The Beattie Ministry was a Ministry of the Government of Queensland, led by Labor Premier Peter Beattie. It commenced on 26 June 1998, thirteen days after the Borbidge Ministry, led by Premier Rob Borbidge of the National Party, was defeated at the 1998 election. It was followed by the Bligh Ministry upon Beattie's retirement as Premier on 13 September 2007.

Overview
The election produced an unusual result—Labor did not gain any net seats in the Legislative Assembly of Queensland, maintaining 44 of 89, or one short of a governing majority, but the National-Liberal coalition which had governed with the support of Independent Liz Cunningham was reduced from 44 to 32 due mainly to the rise of Pauline Hanson's One Nation Party in their rural heartland. After negotiations between the Labor Party, Cunningham and a new independent, Peter Wellington, the latter announced on 25 June 1998 that he would support a minority Labor government on votes of confidence in return for specific commitments on accountability. The following day, Labor leader Peter Beattie and his deputy, Jim Elder, were sworn in by the Governor of Queensland as a two-man cabinet. Three days later, on 29 June 1998, they resigned so that a full ministry chosen by Caucus could be sworn in.

First Ministry
On 29 June 1998, a full ministry of 18 cabinet ministers and 4 parliamentary secretaries was sworn in. It served until the reconstitution of the Ministry on 22 February 2001 following the 2001 election.

The list below is ordered by decreasing seniority within the Cabinet, as indicated by the Government Gazette and the Hansard index.

Notes:
 On 1 August 1999, David Hamill was required to stand aside as Treasurer while investigations by the Auditor-General and the Criminal Justice Commission into the awarding of an Internet gaming licence was in process. Premier Peter Beattie served as Acting Treasurer and brought down a budget on 14 September. On 30 September, both inquiries cleared Hamill of any wrongdoing and he was reinstated.
 On 14 December 1999, Bob Gibbs resigned from Parliament to accept a role as trade commissioner to Los Angeles. Terry Mackenroth assumed his Sport portfolio (losing Rural Communities to Henry Palaszczuk), with Tourism and Racing going to junior minister Merri Rose. Parliamentary secretary to the Deputy Premier, Stephen Robertson, was appointed as a minister and took on Rose's former role of Emergency Services.
 On 22 November 1999, Deputy Premier Jim Elder, who was Acting Premier at the time due to the Premier being overseas, resigned following allegations that he was under suspicion for having illegally signed electoral forms for family members in his own seat. His portfolios were assumed for four days by Paul Braddy, then for another four by Premier Peter Beattie, before a minor reshuffle on 30 November 2000 which saw, among other things, Terry Mackenroth's promotion to Deputy Premier and Nita Cunningham's appointment to the Ministry.

Second Ministry
On 22 February 2001, following the 2001 election, a ministry of 19 cabinet ministers and 5 parliamentary secretaries was sworn in. It served until the reconstitution of the Ministry on 12 February 2004 following the 2004 election.

Third Ministry
On 12 February 2004, following the 2004 election, a ministry of 19 cabinet ministers and 6 parliamentary secretaries was sworn in. It served until the reconstitution of the Ministry on 28 July 2005 following the resignation of Deputy Premier Terry Mackenroth.

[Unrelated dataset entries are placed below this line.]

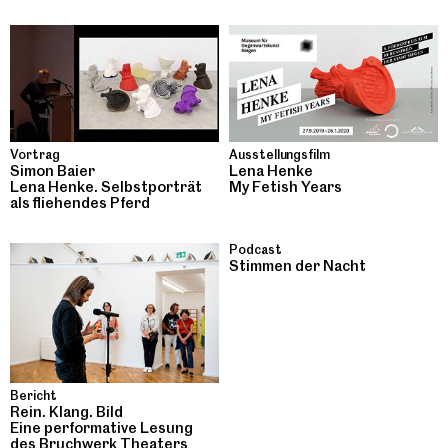
Ausstellungsfilm
Vortrag
Lena Henke
Simon Baier
My Fetish Years
Lena Henke. Selbstporträt
als fliehendes Pferd
Podcast
Stimmen der Nacht
Bericht
Rein. Klang. Bild
Eine performative Lesung
des Bruchwerk Theaters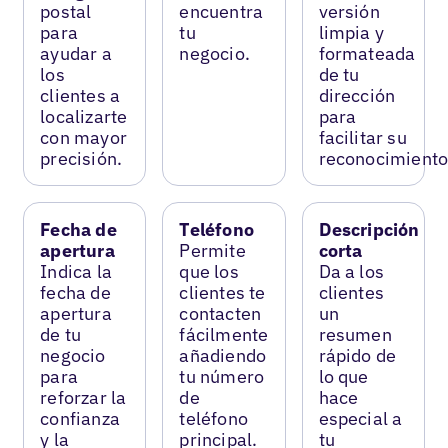
postal
encuentra
versión
para
tu
limpia y
ayudar a
negocio.
formateada
los
de tu
clientes a
dirección
localizarte
para
con mayor
facilitar su
precisión.
reconocimiento
Fecha de
Teléfono
Descripción
apertura
Permite
corta
Indica la
que los
Da a los
fecha de
clientes te
clientes
apertura
contacten
un
de tu
fácilmente
resumen
negocio
añadiendo
rápido de
para
tu número
lo que
reforzar la
de
hace
confianza
teléfono
especial a
y la
principal.
tu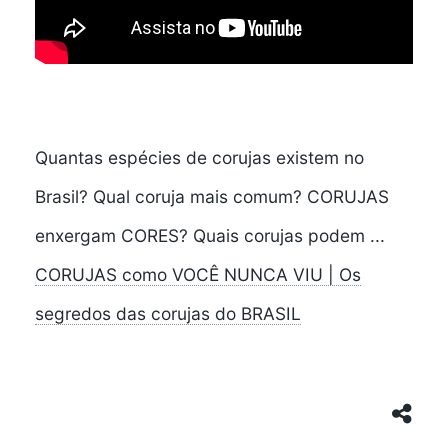
Quantas espécies de corujas existem no
Brasil? Qual coruja mais comum? CORUJAS
enxergam CORES? Quais corujas podem ...
CORUJAS como VOCÊ NUNCA VIU | Os
segredos das corujas do BRASIL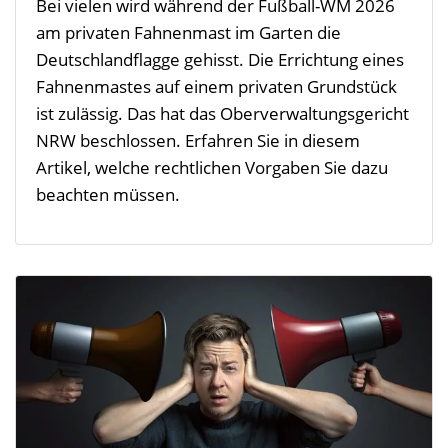
Bei vielen wird während der Fußball-WM 2026
am privaten Fahnenmast im Garten die
Deutschlandflagge gehisst. Die Errichtung eines
Fahnenmastes auf einem privaten Grundstück
ist zulässig. Das hat das Oberverwaltungsgericht
NRW beschlossen. Erfahren Sie in diesem
Artikel, welche rechtlichen Vorgaben Sie dazu
beachten müssen.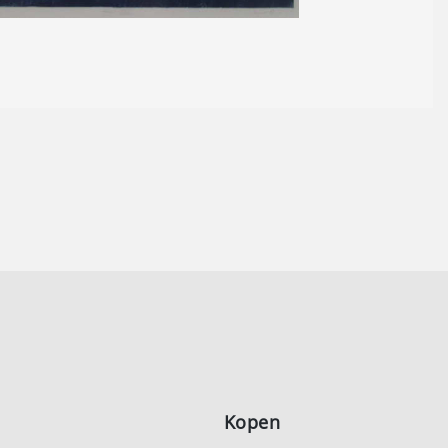
Kopen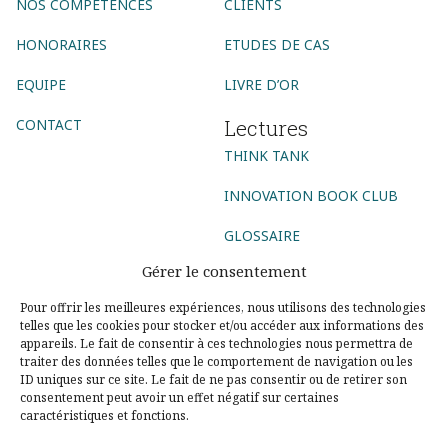
NOS COMPÉTENCES
CLIENTS
HONORAIRES
ETUDES DE CAS
EQUIPE
LIVRE D’OR
Lectures
CONTACT
THINK TANK
INNOVATION BOOK CLUB
GLOSSAIRE
Gérer le consentement
Suivez-nous
Pour offrir les meilleures expériences, nous utilisons des technologies
telles que les cookies pour stocker et/ou accéder aux informations des
AGENCE CONSEIL
appareils. Le fait de consentir à ces technologies nous permettra de
traiter des données telles que le comportement de navigation ou les
ID uniques sur ce site. Le fait de ne pas consentir ou de retirer son
AGENCE DIGITALE
AGENCE COMMUNICATION DIGITALE
consentement peut avoir un effet négatif sur certaines
caractéristiques et fonctions.
AGENCE MARKETING DIGITAL
AGENCE SOCIAL MEDIA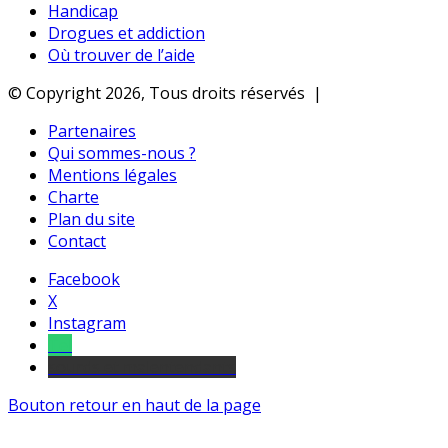
Handicap
Drogues et addiction
Où trouver de l’aide
© Copyright 2026, Tous droits réservés |
Partenaires
Qui sommes-nous ?
Mentions légales
Charte
Plan du site
Contact
Facebook
X
Instagram
Tel
sourds et malentendants
Bouton retour en haut de la page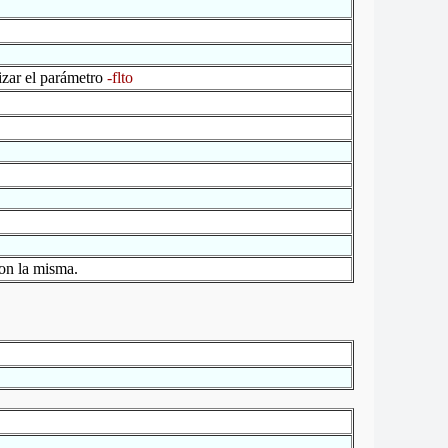
izar el parámetro
-flto
con la misma.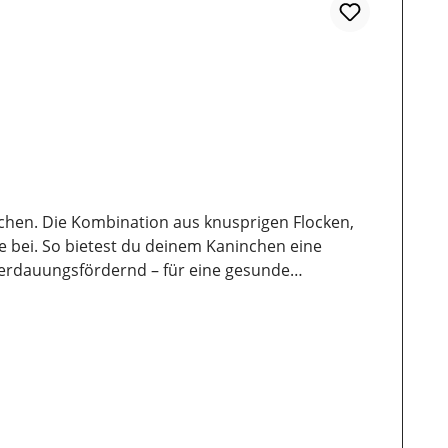
ninchen. Die Kombination aus knusprigen Flocken,
test du deinem Kaninchen eine
sammensetzung
hysiologische
kg), Kupfer (4,5 mg/kg), Mangan (34 mg/kg), Zink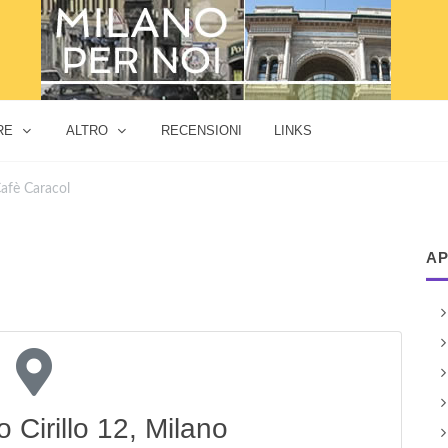
RE
ALTRO
RECENSIONI
LINKS
afè Caracol
AP
 Cirillo 12, Milano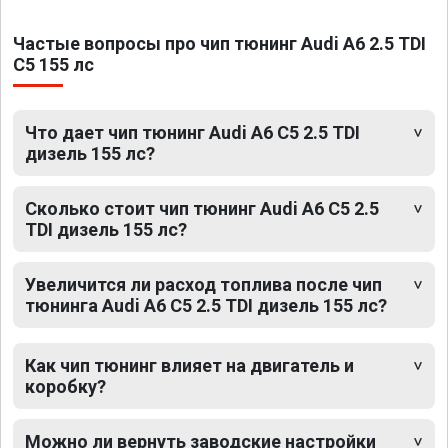
Частые вопросы про чип тюнинг Audi A6 2.5 TDI
C5 155 лс
Что дает чип тюнинг Audi A6 C5 2.5 TDI
дизель 155 лс?
Сколько стоит чип тюнинг Audi A6 C5 2.5
TDI дизель 155 лс?
Увеличится ли расход топлива после чип
тюнинга Audi A6 C5 2.5 TDI дизель 155 лс?
Как чип тюнинг влияет на двигатель и
коробку?
Можно ли вернуть заводские настройки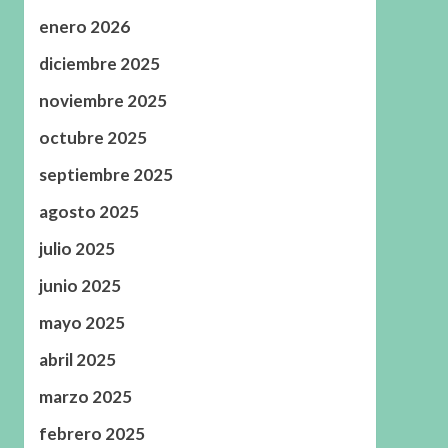
enero 2026
diciembre 2025
noviembre 2025
octubre 2025
septiembre 2025
agosto 2025
julio 2025
junio 2025
mayo 2025
abril 2025
marzo 2025
febrero 2025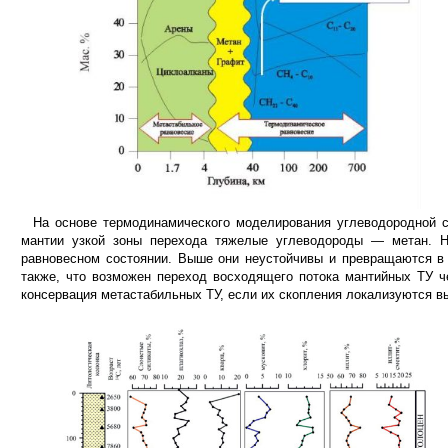
На основе термодинамического моделирования углеводородной си
мантии узкой зоны перехода тяжелые углеводороды — метан. Н
равновесном состоянии. Выше они неустойчивы и превращаются в 
также, что возможен переход восходящего потока мантийных ТУ ч
консервация метастабильных ТУ, если их скопления локализуются вы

On 3 March 2005, Liddy Clark resigned after an investigation to the Crime and Misconduct Commission into airfares given to Aboriginal activists to Palm Island following a riot there. Her position in the ministry was not filled, with her portfolio going to John Mickel.

Fourth Ministry
On 28 July 2005, following the resignation of Deputy Premier Terry Mackenroth from the ministry and from Parliament, a ministry of 19 cabinet ministers and 6 parliamentary secretaries was sworn in. It served until the reconstitution of the Ministry on 23 September 2006 following the 2006 election.

Following a Crime and Misconduct Commission report on 7 December 2005, Gordon Nuttall resigned as a minister. Tim Mulherin was appointed in his place on 12 December.

Fifth Ministry
On 13 September 2006, following the 2006 election, a ministry of 19 cabinet ministers and 11 parliamentary secretaries was sworn in. It served until the end of the Ministry on 13 September 2007 following Anna Bligh's ascension to the post of Premier, and was followed by the Bligh Ministry.

Linda Lavarch, the Attorney-General, resigned from the Ministry on 18 October 2006 citing depression. Kerry Shine and Margaret Keech assumed her portfolios on 1 November 2006. Craig Wallace was appointed to the available place within the Ministry.

References
 All information about ministries was sourced from Ministries from December 1989, extracted from the Queensland Parliamentary Handbook.
 All information about events was sourced from the "Australian Political Chronicle" in various instalments of the Australian Journal of Politics and History.